Pendant ce temps, le laboratoire américain Merck, qui a acquis les droits du VSV-EBOV, devrait produire le vaccin à grande échelle, et les autorités sanitaires des pays concernés vont vraisemblablement examiner l’opportunité de sa mise sur le marché. Ce n’est qu’ensuite que «les pays à risque vont sans doute faire vacciner leurs personnels médicaux et constituer des stocks en cas de nouvelles flambées épidémiques», estime Marie-Paule Kieny.

Pour le moment, difficile de se faire une idée du prix d’une dose de VSV-EBOV. Mais l’Alliance GAVI, un partenariat public-privé qui œuvre à la diffusion massive des vaccins, devrait en acheter une grande quantité pour la redistribuer, croit savoir la coordinatrice. Il reste que ces résultats, bien qu’encourageants, doivent toujours être pris avec prudence. Le VSV-EBOV n’a pas été testé contre un placebo (ce qui est de toute façon difficile d’un point de vue éthique) et tous les profils de malades ne l’ont pas essayé.

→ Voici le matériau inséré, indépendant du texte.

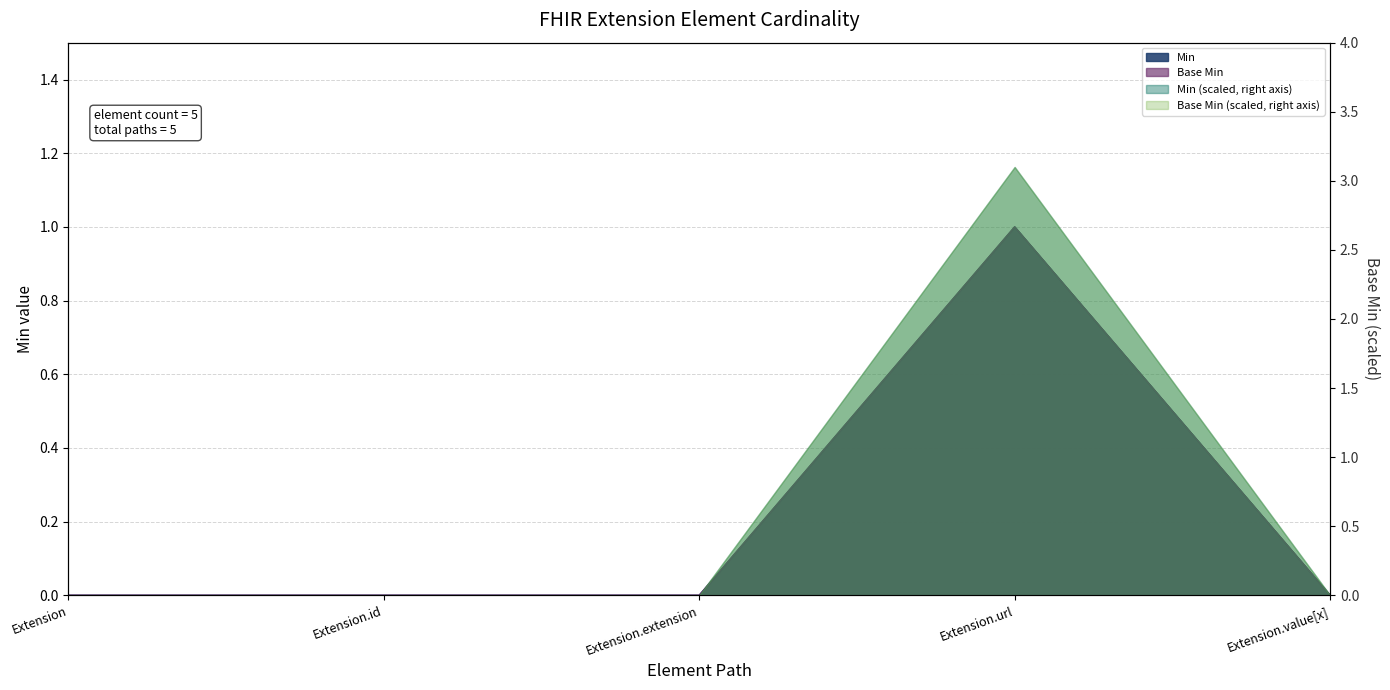

What is the greatest value displayed?

1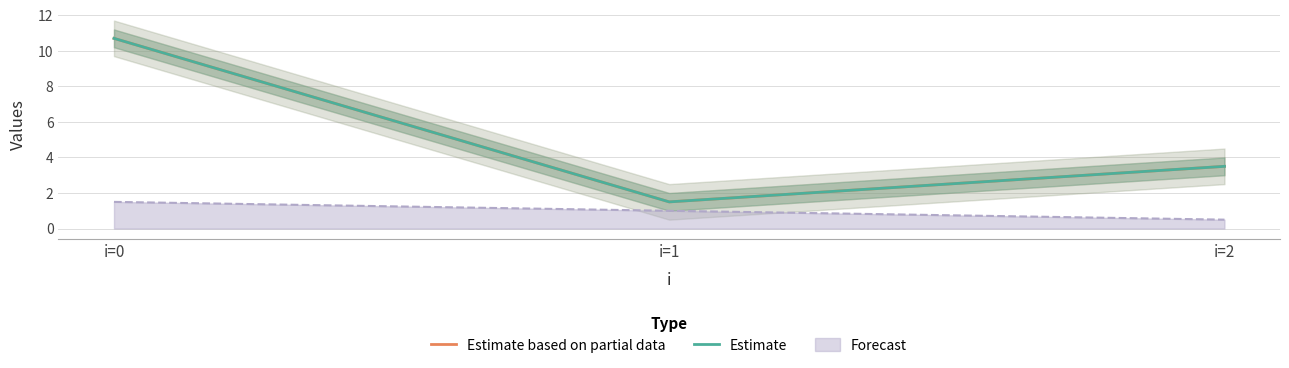

What is the value of the Estimate based on partial data point at the 1st from the left?

10.7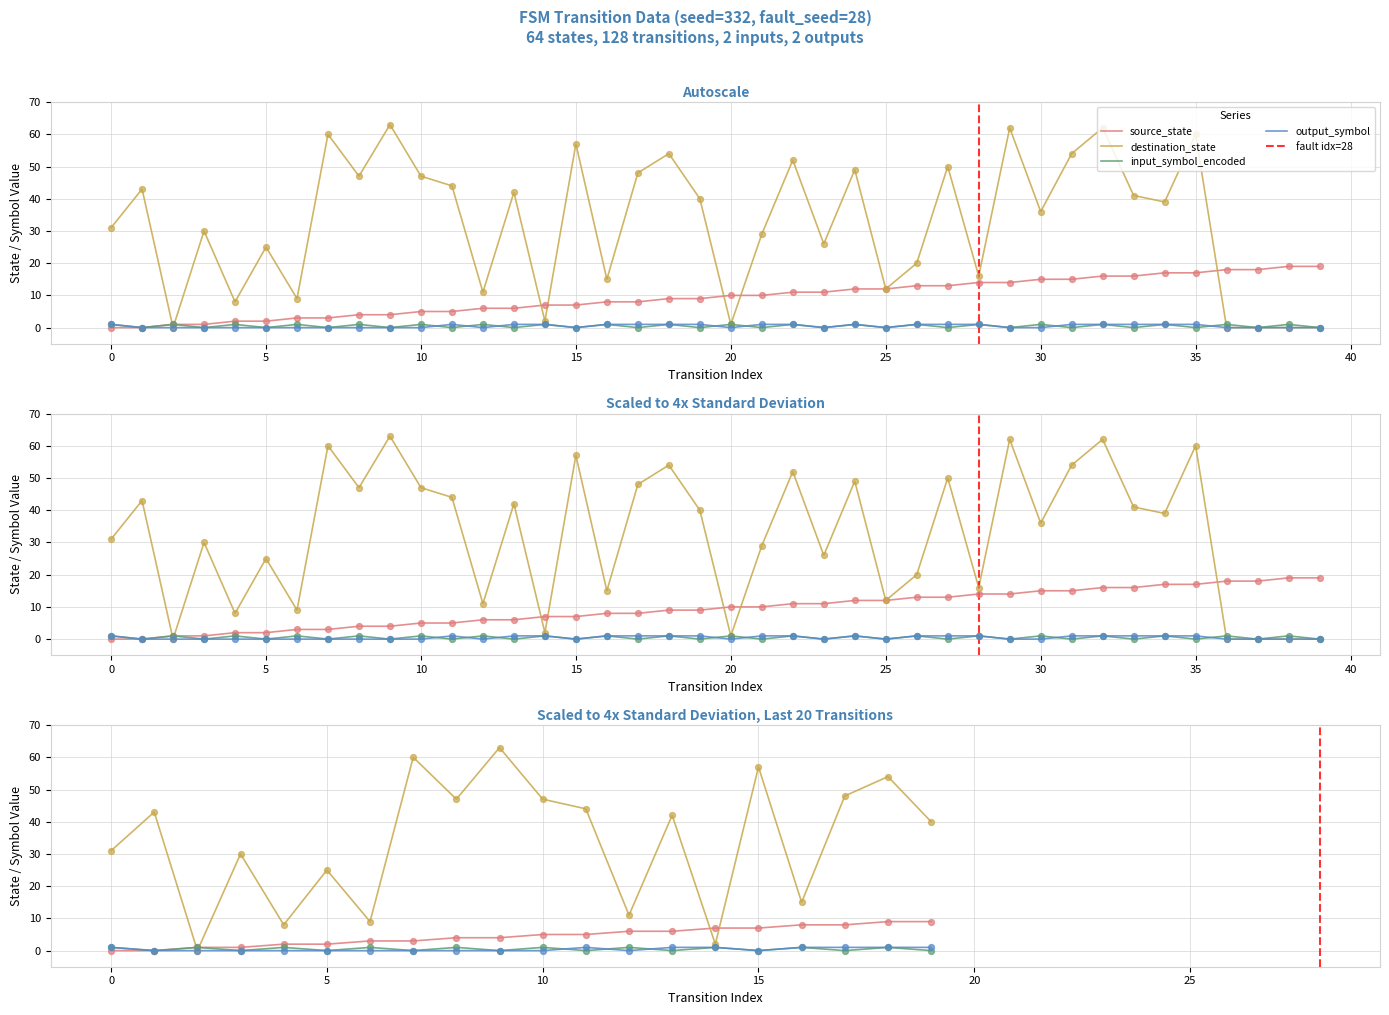

At how many categories does at least one series exceed 23?

26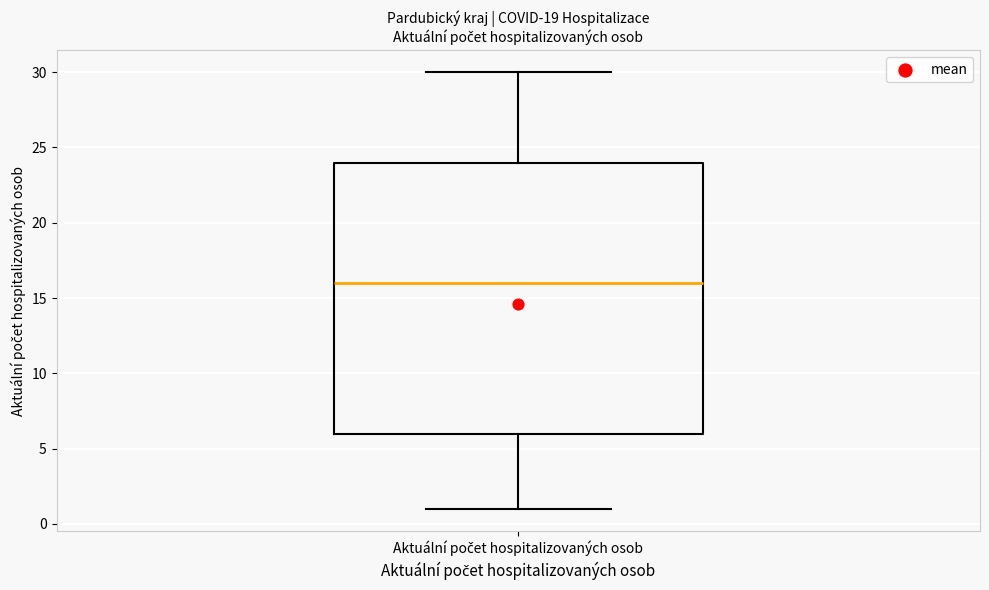

Transcribe this box plot: give where the median line is, the range the box spans, and where the two whiskers end, as read against the y-axis. The values are not printed on the chart, so give them approximately, as read against the axis.

median 16, box 6 to 24, whiskers 1 to 30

«Ces résultats exceptionnels sont l’aboutissement de l’engagement total et sans précédent de tous ceux qui ont tout lâché pour répondre à la menace mortelle du virus Ebola», a écrit Claire-Anne Siegrist dans un courrier électronique adressé au «Temps». «C’est la première fois dans l’histoire des vaccins qu’il s’écoule seulement 9 mois entre la première injection chez l’humain et les premiers signes de l’efficacité du vaccin… et même si ces résultats devaient être affinés et complétés par les analyses définitives, ils sont clairs: le vaccin VSV-EBOV, testé aux Hôpitaux Universitaires de Genève […], est très efficace en Afrique de l’Ouest où ses effets secondaires sont moins importants. Il reste de nombreuses questions ouvertes, comme par exemple la durée de l’efficacité vaccinale, la possibilité de l’utiliser chez des enfants ou des malades, etc. Mais disposer d’un vaccin permettant de limiter une épidémie d’Ebola immédiatement dès son apparition, ici ou là, est un bienfait pour le monde entier.»